__What to produce__
Look through the data below and work out how many lines hold "instability"; state only the number.

__Data__
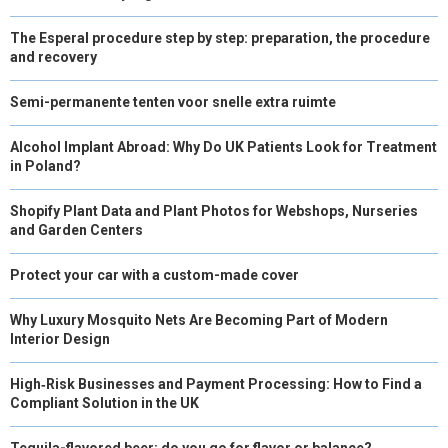
The Esperal procedure step by step: preparation, the procedure
and recovery
Semi-permanente tenten voor snelle extra ruimte
Alcohol Implant Abroad: Why Do UK Patients Look for Treatment
in Poland?
Shopify Plant Data and Plant Photos for Webshops, Nurseries
and Garden Centers
Protect your car with a custom-made cover
Why Luxury Mosquito Nets Are Becoming Part of Modern
Interior Design
High‑Risk Businesses and Payment Processing: How to Find a
Compliant Solution in the UK
Tequila-flavored beer: do you go for flavor or balance?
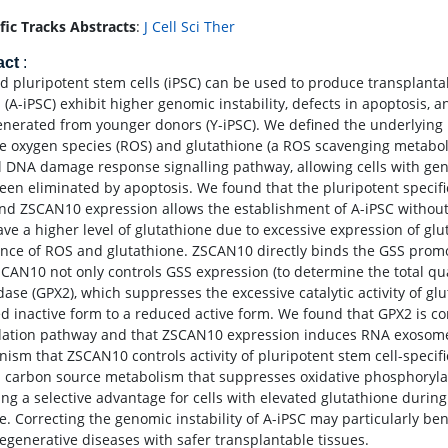
ific Tracks Abstracts
:
J Cell Sci Ther
act
:
d pluripotent stem cells (iPSC) can be used to produce transplant
 (A-iPSC) exhibit higher genomic instability, defects in apoptosi
enerated from younger donors (Y-iPSC). We defined the underlyi
ve oxygen species (ROS) and glutathione (a ROS scavenging metabolit
 DNA damage response signalling pathway, allowing cells with gen
een eliminated by apoptosis. We found that the pluripotent specifi
and ZSCAN10 expression allows the establishment of A-iPSC without 
ave a higher level of glutathione due to excessive expression of gl
nce of ROS and glutathione. ZSCAN10 directly binds the GSS prom
SCAN10 not only controls GSS expression (to determine the total qua
ase (GPX2), which suppresses the excessive catalytic activity of glu
ed inactive form to a reduced active form. We found that GPX2 is 
ation pathway and that ZSCAN10 expression induces RNA exosome
ism that ZSCAN10 controls activity of pluripotent stem cell-specific
in carbon source metabolism that suppresses oxidative phosphoryla
ing a selective advantage for cells with elevated glutathione dur
e. Correcting the genomic instability of A-iPSC may particularly bene
egenerative diseases with safer transplantable tissues.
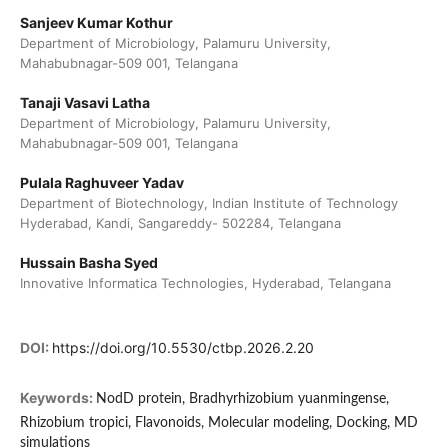
Sanjeev Kumar Kothur
Department of Microbiology, Palamuru University,
Mahabubnagar-509 001, Telangana
Tanaji Vasavi Latha
Department of Microbiology, Palamuru University,
Mahabubnagar-509 001, Telangana
Pulala Raghuveer Yadav
Department of Biotechnology, Indian Institute of Technology
Hyderabad, Kandi, Sangareddy- 502284, Telangana
Hussain Basha Syed
Innovative Informatica Technologies, Hyderabad, Telangana
DOI:
https://doi.org/10.5530/ctbp.2026.2.20
Keywords:
NodD protein, Bradhyrhizobium yuanmingense,
Rhizobium tropici, Flavonoids, Molecular modeling, Docking, MD
simulations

__Output for this exercise__
2